(DATASET ENTRIES Opens)

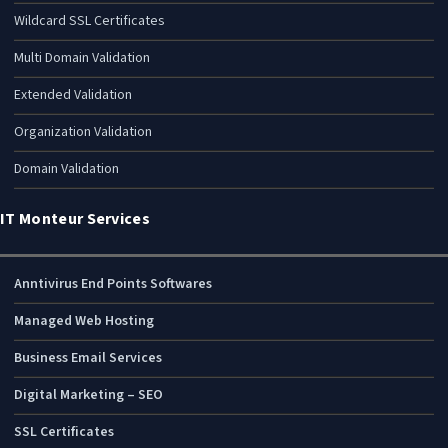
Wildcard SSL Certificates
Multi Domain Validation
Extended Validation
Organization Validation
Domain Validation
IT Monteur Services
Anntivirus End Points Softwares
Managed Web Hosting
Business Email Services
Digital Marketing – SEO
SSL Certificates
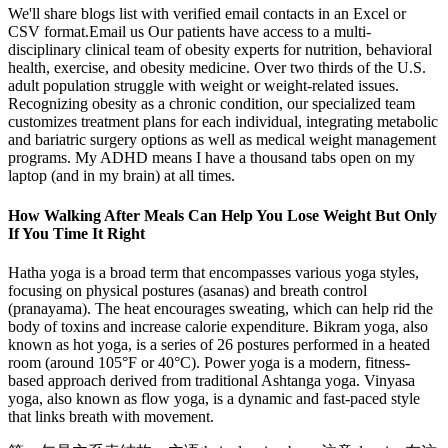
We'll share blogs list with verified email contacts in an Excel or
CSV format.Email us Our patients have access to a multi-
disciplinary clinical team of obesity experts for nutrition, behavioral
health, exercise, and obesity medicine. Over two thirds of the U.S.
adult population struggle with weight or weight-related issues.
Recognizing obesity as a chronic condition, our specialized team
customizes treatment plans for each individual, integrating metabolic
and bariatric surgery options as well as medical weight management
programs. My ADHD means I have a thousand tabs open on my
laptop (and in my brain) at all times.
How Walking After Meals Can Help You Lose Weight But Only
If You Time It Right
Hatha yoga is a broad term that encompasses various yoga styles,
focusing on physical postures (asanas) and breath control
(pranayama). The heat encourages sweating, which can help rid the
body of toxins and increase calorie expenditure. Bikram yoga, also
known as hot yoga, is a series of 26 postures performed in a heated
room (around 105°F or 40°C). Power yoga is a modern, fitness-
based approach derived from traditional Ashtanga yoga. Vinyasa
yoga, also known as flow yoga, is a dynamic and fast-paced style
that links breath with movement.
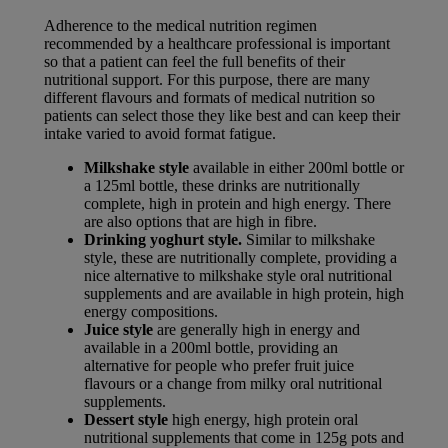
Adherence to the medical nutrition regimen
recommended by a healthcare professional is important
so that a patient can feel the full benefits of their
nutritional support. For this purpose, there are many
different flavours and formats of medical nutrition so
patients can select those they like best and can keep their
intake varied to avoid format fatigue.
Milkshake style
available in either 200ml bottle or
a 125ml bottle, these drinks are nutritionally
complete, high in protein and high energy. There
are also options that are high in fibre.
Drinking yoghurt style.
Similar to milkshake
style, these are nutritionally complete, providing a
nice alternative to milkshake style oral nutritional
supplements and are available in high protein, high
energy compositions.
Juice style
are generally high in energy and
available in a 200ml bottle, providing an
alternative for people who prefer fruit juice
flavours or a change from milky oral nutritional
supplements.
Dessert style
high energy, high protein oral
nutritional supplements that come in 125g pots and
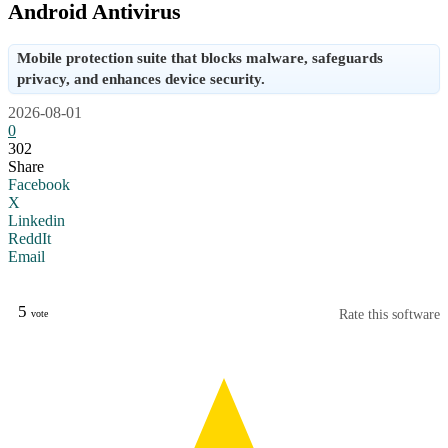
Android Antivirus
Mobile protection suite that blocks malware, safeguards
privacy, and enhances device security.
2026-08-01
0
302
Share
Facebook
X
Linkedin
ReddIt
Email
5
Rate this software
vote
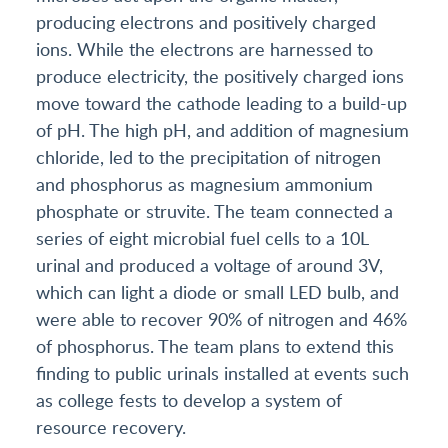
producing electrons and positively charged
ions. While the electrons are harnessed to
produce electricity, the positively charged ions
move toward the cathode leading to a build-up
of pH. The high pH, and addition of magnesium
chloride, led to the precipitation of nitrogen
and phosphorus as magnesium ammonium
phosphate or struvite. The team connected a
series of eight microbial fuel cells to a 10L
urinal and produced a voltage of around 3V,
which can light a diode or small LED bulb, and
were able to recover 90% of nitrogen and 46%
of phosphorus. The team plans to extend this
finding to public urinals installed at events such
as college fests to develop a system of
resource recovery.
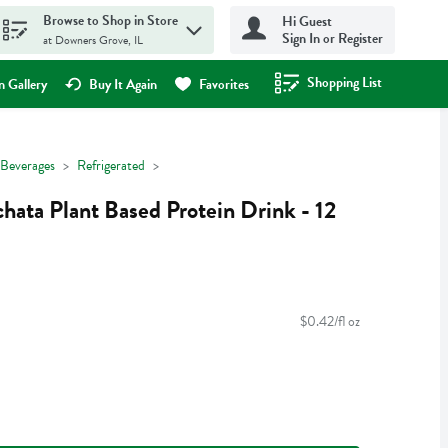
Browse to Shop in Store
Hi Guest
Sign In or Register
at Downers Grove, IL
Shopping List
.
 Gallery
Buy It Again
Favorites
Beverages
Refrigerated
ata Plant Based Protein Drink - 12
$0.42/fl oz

(DATASET ENTRIES Closes)
(DATASET ENTRIES Opens)

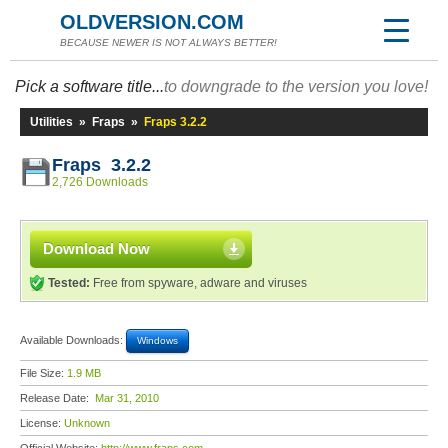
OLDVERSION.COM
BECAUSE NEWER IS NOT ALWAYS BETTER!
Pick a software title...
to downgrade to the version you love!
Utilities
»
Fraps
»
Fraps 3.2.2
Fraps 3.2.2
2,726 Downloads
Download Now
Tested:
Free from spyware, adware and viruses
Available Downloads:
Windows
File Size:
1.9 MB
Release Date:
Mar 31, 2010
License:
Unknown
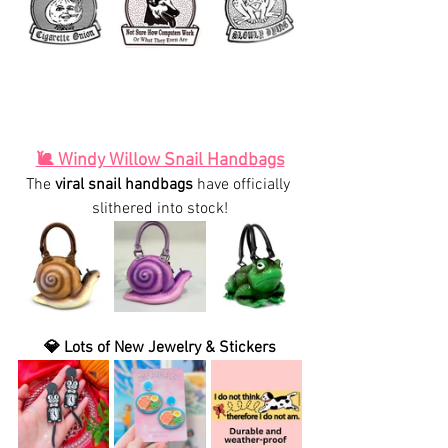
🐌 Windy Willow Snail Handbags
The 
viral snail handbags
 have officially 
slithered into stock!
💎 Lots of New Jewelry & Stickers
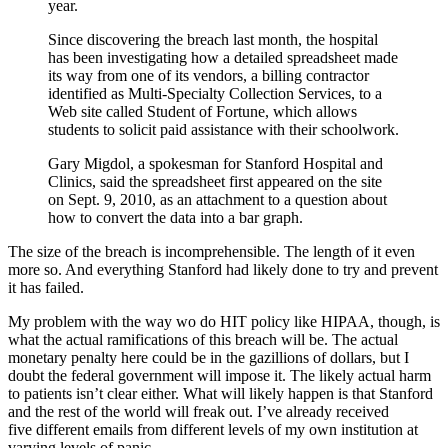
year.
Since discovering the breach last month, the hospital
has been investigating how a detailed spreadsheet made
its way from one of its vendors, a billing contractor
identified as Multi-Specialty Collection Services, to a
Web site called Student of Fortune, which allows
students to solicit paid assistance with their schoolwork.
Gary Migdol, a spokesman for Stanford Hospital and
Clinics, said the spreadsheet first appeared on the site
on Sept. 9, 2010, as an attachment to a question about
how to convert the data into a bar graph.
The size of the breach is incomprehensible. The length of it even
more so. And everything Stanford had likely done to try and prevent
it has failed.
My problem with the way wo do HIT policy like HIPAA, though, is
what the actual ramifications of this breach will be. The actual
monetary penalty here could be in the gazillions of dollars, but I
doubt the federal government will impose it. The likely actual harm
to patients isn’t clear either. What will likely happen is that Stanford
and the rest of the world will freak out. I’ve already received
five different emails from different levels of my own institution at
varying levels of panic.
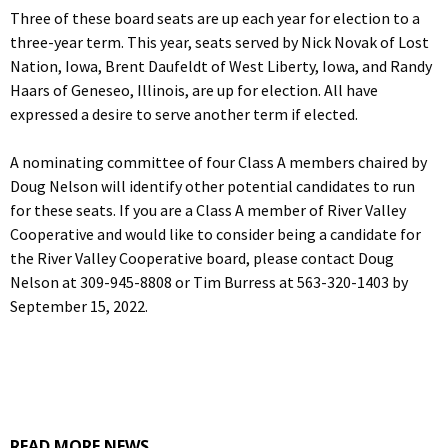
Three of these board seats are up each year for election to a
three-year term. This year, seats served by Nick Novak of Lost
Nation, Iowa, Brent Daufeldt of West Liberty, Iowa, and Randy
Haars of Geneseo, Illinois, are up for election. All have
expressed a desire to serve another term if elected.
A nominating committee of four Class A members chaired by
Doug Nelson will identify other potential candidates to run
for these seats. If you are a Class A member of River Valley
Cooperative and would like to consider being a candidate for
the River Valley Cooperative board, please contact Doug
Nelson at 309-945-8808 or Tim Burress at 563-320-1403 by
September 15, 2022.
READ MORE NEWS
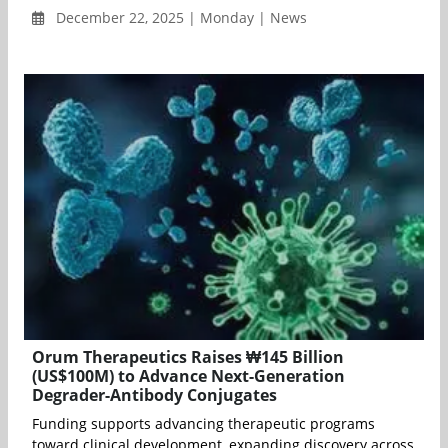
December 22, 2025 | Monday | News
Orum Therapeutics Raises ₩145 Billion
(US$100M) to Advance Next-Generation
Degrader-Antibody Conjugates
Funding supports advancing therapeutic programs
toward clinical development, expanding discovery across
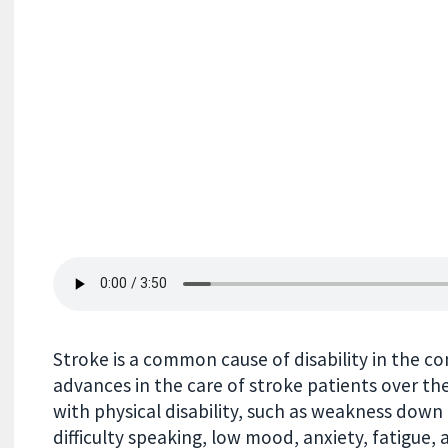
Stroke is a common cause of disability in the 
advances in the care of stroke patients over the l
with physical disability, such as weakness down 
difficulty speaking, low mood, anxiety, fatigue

(DATASET ENTRIES Closes)
(DATASET ENTRIES Opens)

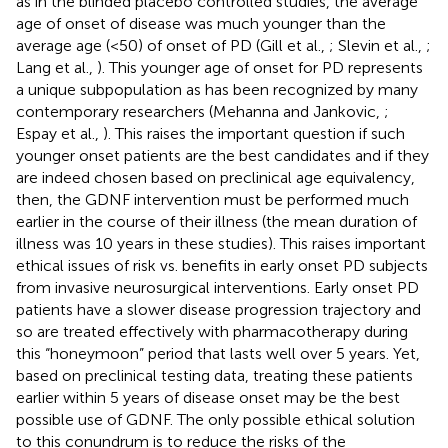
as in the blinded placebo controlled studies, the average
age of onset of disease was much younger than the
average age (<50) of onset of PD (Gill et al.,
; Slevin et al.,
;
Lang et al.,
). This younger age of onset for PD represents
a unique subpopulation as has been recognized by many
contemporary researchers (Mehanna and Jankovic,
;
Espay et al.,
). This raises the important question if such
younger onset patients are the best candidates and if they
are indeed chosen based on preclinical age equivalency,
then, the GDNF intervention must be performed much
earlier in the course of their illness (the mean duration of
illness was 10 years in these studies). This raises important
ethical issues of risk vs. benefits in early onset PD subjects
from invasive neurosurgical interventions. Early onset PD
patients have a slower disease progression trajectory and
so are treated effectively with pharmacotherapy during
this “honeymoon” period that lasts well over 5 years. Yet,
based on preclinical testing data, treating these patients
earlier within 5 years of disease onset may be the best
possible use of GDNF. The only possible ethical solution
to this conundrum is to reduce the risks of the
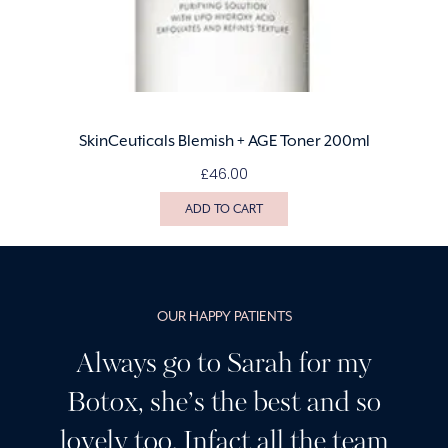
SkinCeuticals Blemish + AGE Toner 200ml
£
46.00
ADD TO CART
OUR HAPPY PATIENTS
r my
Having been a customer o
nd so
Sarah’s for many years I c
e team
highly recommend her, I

(DATASET ENTRIES Closes)

[WHAT YOU WILL DO]:
Reproduce all lines from the records above that include the word "charged".

[ANSWER BOX]:
producing electrons and positively charged
produce electricity, the positively charged ions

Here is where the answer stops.